Revisitando as Humanidades na Era da Inteligência Artificial
De certa forma, muitas pessoas veem o cenário atual como um jogo de soma zero – onde a computação, as habilidades técnicas e a ênfase em STEM acabam ofuscando aquelas antigas disciplinas de arte, cultura e linguagem. Não há dúvida de que estamos entrando em um novo mundo, no qual a tecnologia assume um papel ainda maior. Contudo, nem todos acreditam que as humanidades estejam mortas ou obsoletas, ou que não devam orientar os jovens no sentido de explorá-las.
Paul Alivisatos, presidente da Universidade de Chicago, afirmou, durante uma entrevista, que as ferramentas de inteligência artificial estão transformando as oportunidades para os estudantes universitários. Segundo ele, “realmente acreditamos na educação com um currículo básico, mas cada vez mais as pessoas também desejam desenvolver uma visão computacional e estatística”. Alivisatos ressaltou que, daqui para frente, as pessoas precisarão ser criadoras e co-criadoras junto à IA, o que exigirá uma adaptação a grandes mudanças tanto no processo de aprendizagem quanto em diversas outras áreas.
Inteligência Digital e Pensamento Crítico
Em um artigo publicado no Phys.org, a professora Alexa Joubin, da George Washington University, discute a IA como uma “ferramenta heurística” para as humanidades e explica como ela pode transformar nossa forma de pensar:
“A IA pode simular fluência, mas ela não pensa de forma inerente. Cabe aos educadores garantir que os alunos compreendam suas limitações e aprendam a formular melhores questões. Em vez de tratarmos a IA como uma máquina de respostas, podemos utilizá-la para aprofundar a investigação e redefinir o pensamento crítico nas humanidades.”

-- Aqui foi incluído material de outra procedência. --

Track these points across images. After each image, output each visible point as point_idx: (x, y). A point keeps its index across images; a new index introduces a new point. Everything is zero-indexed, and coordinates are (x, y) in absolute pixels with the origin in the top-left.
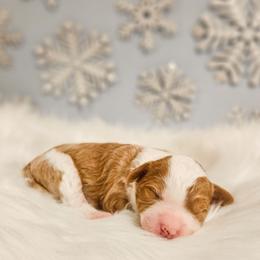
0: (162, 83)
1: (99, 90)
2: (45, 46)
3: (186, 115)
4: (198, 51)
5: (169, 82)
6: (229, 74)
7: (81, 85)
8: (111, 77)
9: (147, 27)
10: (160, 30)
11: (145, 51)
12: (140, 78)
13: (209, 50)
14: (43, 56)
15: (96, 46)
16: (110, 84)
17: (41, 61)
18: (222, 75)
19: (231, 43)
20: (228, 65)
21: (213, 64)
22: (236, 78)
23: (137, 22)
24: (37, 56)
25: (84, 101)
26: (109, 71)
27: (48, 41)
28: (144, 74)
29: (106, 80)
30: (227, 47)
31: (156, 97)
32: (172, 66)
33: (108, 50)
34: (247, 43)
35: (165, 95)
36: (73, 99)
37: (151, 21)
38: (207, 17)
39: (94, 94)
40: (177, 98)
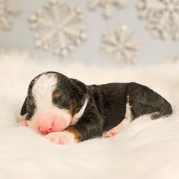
0: (118, 39)
1: (75, 44)
2: (37, 15)
3: (135, 60)
4: (140, 18)
5: (122, 38)
6: (160, 32)
7: (63, 41)
8: (84, 35)
10: (116, 4)
11: (106, 17)
12: (103, 36)
13: (147, 17)
14: (35, 21)
15: (73, 14)
17: (34, 25)
18: (156, 33)
19: (161, 12)
20: (160, 27)
21: (151, 26)
22: (165, 35)
24: (31, 22)
25: (65, 52)
26: (82, 31)
28: (106, 33)
29: (80, 38)
30: (158, 15)
31: (115, 49)
32: (125, 28)
33: (81, 17)
34: (171, 13)
35: (121, 47)
36: (57, 51)
39: (72, 47)
40: (128, 49)
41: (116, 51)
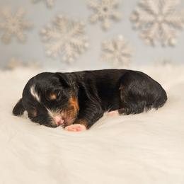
0: (115, 46)
1: (79, 52)
2: (47, 29)
4: (134, 28)
5: (119, 46)
6: (152, 41)
7: (69, 50)
8: (87, 45)
9: (106, 16)
10: (113, 18)
11: (104, 29)
12: (103, 44)
13: (140, 27)
15: (76, 28)
16: (86, 49)
17: (45, 38)
18: (148, 41)
19: (152, 23)
20: (151, 36)
21: (143, 35)
22: (156, 42)
23: (100, 13)
24: (42, 34)
25: (71, 59)
27: (49, 26)
28: (105, 42)
29: (84, 48)
30: (149, 25)
32: (121, 37)
34: (160, 24)
35: (118, 53)
36: (65, 58)
37: (108, 13)
38: (139, 10)
40: (124, 55)
41: (114, 57)
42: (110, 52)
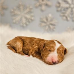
0: (47, 20)
1: (29, 22)
3: (54, 29)
4: (58, 11)
5: (49, 19)
7: (24, 20)
8: (33, 18)
9: (43, 4)
10: (47, 5)
11: (42, 11)
13: (61, 11)
15: (28, 10)
16: (32, 20)
18: (65, 18)
20: (66, 15)
21: (62, 15)
22: (69, 19)
24: (11, 12)
25: (25, 25)
27: (15, 8)
32: (50, 15)
36: (22, 24)
37: (44, 2)
38: (60, 1)
40: (52, 24)
41: (46, 25)
42: (44, 22)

Em outras palavras, a inteligência artificial pode atuar de forma assistiva. De fato, ao ouvir diversos especialistas discutindo o avanço da IA, nota-se uma forte ênfase no desenvolvimento de tecnologias que ampliam as capacidades humanas, em vez de substituí-las. Trata-se de ferramentas de apoio à decisão que tornam o trabalho humano mais produtivo e eficaz.
A Revolução do No-Code
Durante a conversa com Mittal, Alivisatos fez referência a uma das tendências mais disruptivas dos últimos tempos: o movimento no-code. Pela primeira vez, com os novos modelos de linguagem de grande porte, é possível desenvolver softwares sem precisar conhecer linguagens de programação. Desde os anos 1970, quando aprendemos a utilizar os computadores, era necessário dominar linguagens como FORTRAN ou COBOL para criar qualquer aplicação. Hoje, podemos simplesmente solicitar à IA que desenvolva o software e obter um código-fonte impecável.

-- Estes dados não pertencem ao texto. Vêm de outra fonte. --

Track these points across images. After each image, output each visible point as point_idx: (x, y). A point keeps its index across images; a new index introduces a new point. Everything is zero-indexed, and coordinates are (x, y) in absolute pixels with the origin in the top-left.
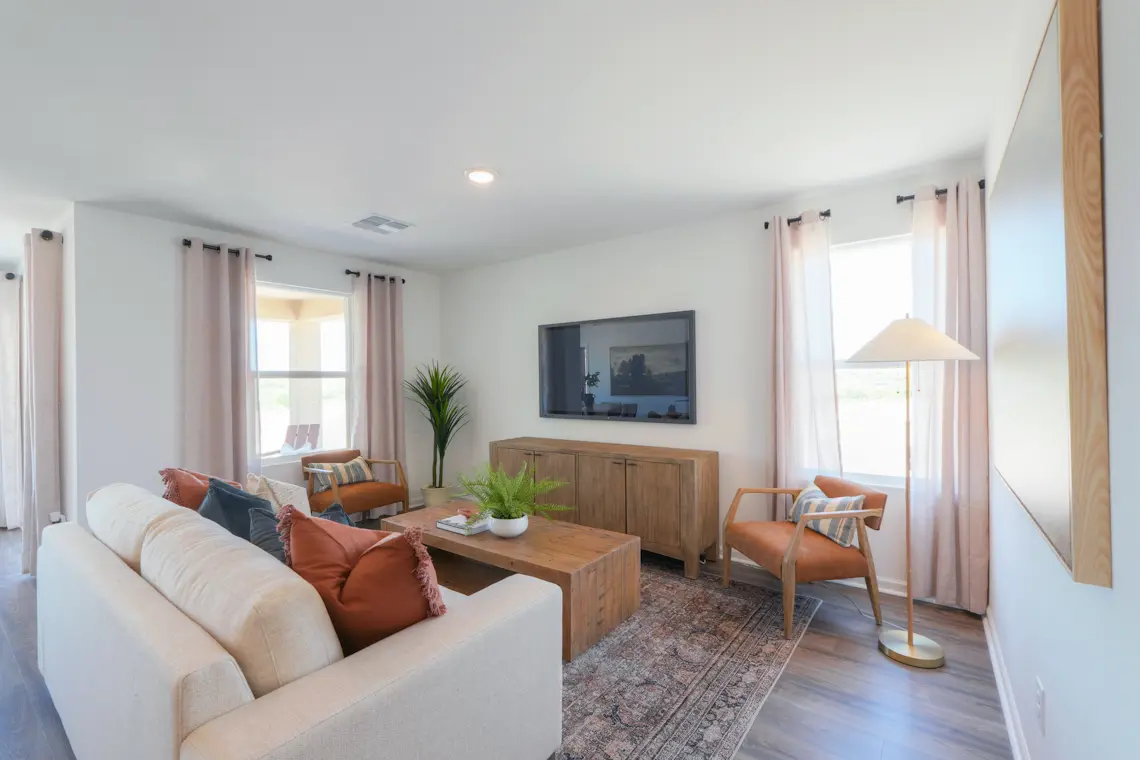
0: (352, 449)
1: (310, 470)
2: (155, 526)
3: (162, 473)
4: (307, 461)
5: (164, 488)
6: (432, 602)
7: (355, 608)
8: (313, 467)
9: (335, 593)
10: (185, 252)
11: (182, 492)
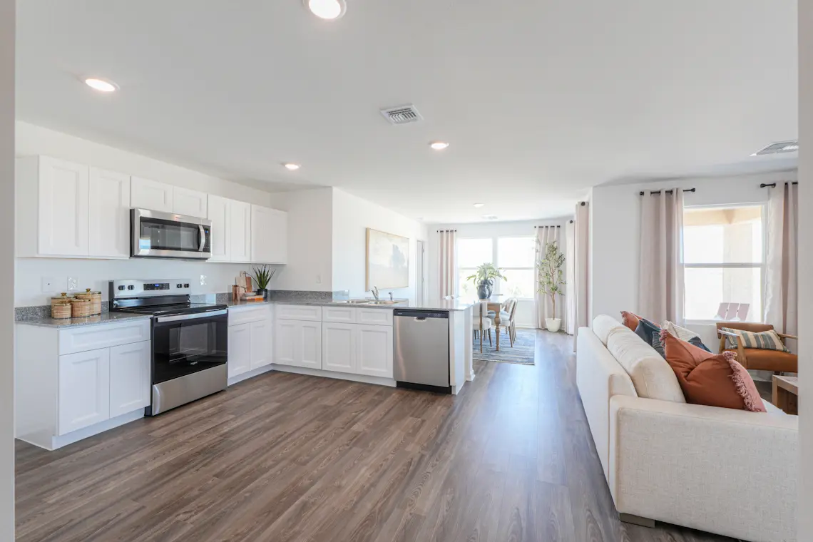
0: (765, 323)
1: (723, 332)
2: (614, 331)
3: (622, 313)
4: (720, 326)
5: (623, 320)
6: (746, 401)
7: (692, 383)
8: (725, 330)
9: (683, 375)
10: (641, 200)
11: (629, 322)
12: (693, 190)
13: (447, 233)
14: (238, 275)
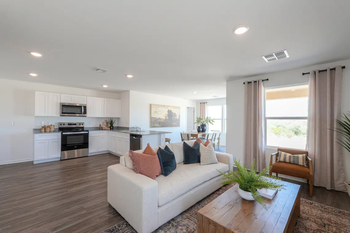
12: (267, 80)
13: (203, 104)
14: (104, 121)
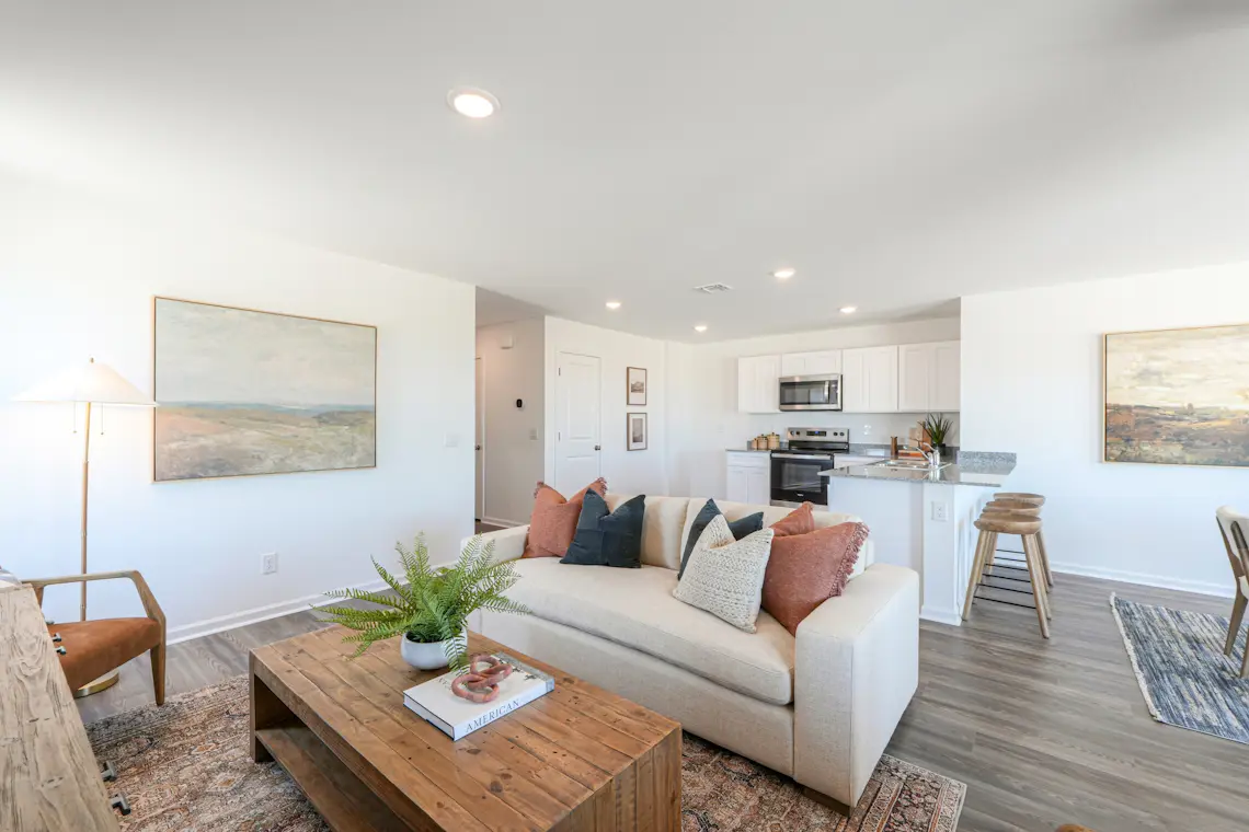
14: (914, 426)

Embora essa realidade seja impulsionada pelas capacidades da inteligência artificial, ela já possui precedentes no design digital. No início da internet, era comum os usuários escreverem seu próprio HTML para construir páginas, mas com o surgimento de ferramentas como o Dreamweaver, os webmasters passaram a criar sites sem necessidade de codificação. Agora, o conceito de no-code está disponível de maneira ainda mais ampla: os usuários finais não precisam ser especialistas em tecnologia – basta saber se comunicar efetivamente com a IA.
Investimento e Apoio às Humanidades
Há também importantes iniciativas que continuam incentivando o trabalho nas humanidades, mesmo em um momento de grande destaque para a inteligência artificial. Por exemplo, o National Endowment for the Humanities (Fundo Nacional para as Humanidades) opera uma série de programas voltados ao financiamento de estudos nesta área. Um dos programas concede até US$ 750.000 para universidades e organizações de pesquisa independentes, com o objetivo de criar centros dedicados ao estudo das implicações éticas, legais e sociais da inteligência artificial.
Independentemente das incertezas sobre o financiamento federal, esse é apenas um dos diversos programas implementados para apoiar e fortalecer as humanidades na economia americana. Ao comentar essa tendência e outras, Alivisatos enfatiza que a inteligência artificial está ampliando as oportunidades – não retirando-as, mas transformando a maneira como inovamos e nos destacamos como seres humanos.
“O que vejo é, para nossos alunos, uma expansão de oportunidades em todos os setores. De repente, conseguimos fazer com que o conhecimento trabalhe melhor para nós. Isso criará ainda mais oportunidades para as pessoas, nunca menos. Portanto, acredito que os estudantes devem encarar esse momento, assim como as instituições, como uma oportunidade imensa, e não com receio”, concluiu.
Tudo isso indica um compromisso em preservar o que é essencialmente humano, mesmo enquanto a inteligência artificial avança em termos de cognição e capacidade de decisão. Fique atento(a) a novas transformações nesse cenário.